Key Data to Remember:
• Synoptic Position: Monsoon trough axis shifts to the foothills of the Himalayas.
• Rainfall Impact: Rainfall decreases over the central plains but concentrates heavily along the foothills.
• Pressure Impact: Pressure departures over the central parts of India become positive (pressure rises).
• Duration: The average duration of a break in monsoon is typically 4 to 6 days

The Mid Tropospheric Cyclone (MTC), officially referred to as Mid Tropospheric Circulation, is a significant synoptic feature observed over South Asia during the Southwest (SW) or Summer Monsoon season.
These cyclonic vortices are found in the middle layers of the troposphere, primarily between 3 km and 6 km altitude, with their maximum amplitude near the 600 hPa level. MTCs are responsible for causing heavy rainfall in their vicinity, particularly in the western and southern quadrants, due to intense convection. They are a phenomenon distinct from monsoon depressions but are common during the wet season.

Key Data to Remember:
• Season: SW or Summer Monsoon months (June–September).
• Occurrence: More common in the first half of the monsoon season.
• Vertical Extent: Typically found between 3 km and 6 km (near 600 hPa).
• Location: Develop over the Northeastern Arabian Sea and adjoining land areas.
• Duration: Generally lasts for 3 to 7 days

The flight path from Kolkata (East India) to Nagpur (Central India) involves a general trajectory toward the West or West-Southwest. The altitude of 02 km (approximately 6,500 ft) is within the lower troposphere, often below the maximum influence of the upper-level westerly flow, placing it within the domain of the surface/low-level circulation.
1. Winter Circulation (North India): The winter season (December to February, falling within the October to May regime) over North and Central India is characterized by the influence of the Siberian High, resulting in continental outflow.

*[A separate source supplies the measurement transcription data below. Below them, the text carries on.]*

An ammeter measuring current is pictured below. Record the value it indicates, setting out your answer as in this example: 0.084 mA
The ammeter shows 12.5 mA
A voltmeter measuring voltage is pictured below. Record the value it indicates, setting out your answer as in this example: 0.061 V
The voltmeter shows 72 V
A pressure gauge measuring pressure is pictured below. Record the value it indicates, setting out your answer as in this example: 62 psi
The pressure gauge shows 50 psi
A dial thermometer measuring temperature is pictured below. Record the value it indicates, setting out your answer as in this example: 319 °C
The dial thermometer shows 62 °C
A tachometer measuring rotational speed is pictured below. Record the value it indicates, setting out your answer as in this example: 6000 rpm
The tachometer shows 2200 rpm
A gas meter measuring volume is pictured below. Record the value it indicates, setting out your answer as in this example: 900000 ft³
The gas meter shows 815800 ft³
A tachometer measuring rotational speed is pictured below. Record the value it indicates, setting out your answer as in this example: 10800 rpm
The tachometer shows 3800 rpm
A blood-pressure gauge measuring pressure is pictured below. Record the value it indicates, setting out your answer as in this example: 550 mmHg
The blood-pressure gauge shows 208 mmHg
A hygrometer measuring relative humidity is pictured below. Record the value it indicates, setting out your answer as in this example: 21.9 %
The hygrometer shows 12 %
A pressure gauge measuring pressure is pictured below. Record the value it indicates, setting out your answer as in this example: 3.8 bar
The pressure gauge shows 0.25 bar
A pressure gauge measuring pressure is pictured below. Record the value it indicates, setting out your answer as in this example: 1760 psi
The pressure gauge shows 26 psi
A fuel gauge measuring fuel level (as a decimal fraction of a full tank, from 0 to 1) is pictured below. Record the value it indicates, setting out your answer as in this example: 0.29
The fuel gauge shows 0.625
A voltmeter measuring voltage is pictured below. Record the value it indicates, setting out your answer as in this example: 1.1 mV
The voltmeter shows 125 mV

Surface winds in North India (North of 25 ∘ N and West of 88 ∘E) are predominantly Northwesterly (NWly). East of this area, over regions like Assam, winds are light easterlies. Since the flight traverses a path from East India toward Central India, NWly or NEly winds are probable at low levels.
2. Wind Direction Relative to Track: Whether the prevailing low-level wind is Northwesterly or Northeasterly, the wind direction will come from the aircraft’s left side (Port side) on a westward track.
◦ If the wind is NWly (e.g., 315 ∘T) on a westbound track (approx. 250 ∘T), the wind has a significant left crosswind component.
◦ A prevailing wind blowing from the left of the aircraft causes Port drift.

Key Data to Remember:
• Season/Altitude: Winter, low level (02 km).
• Prevailing Wind: NWly flow predominates over North/Central India below 3 km in winter.
• Operational Effect: On a westward track, a Northwesterly wind results in a significant left crosswind component, causing Port drift.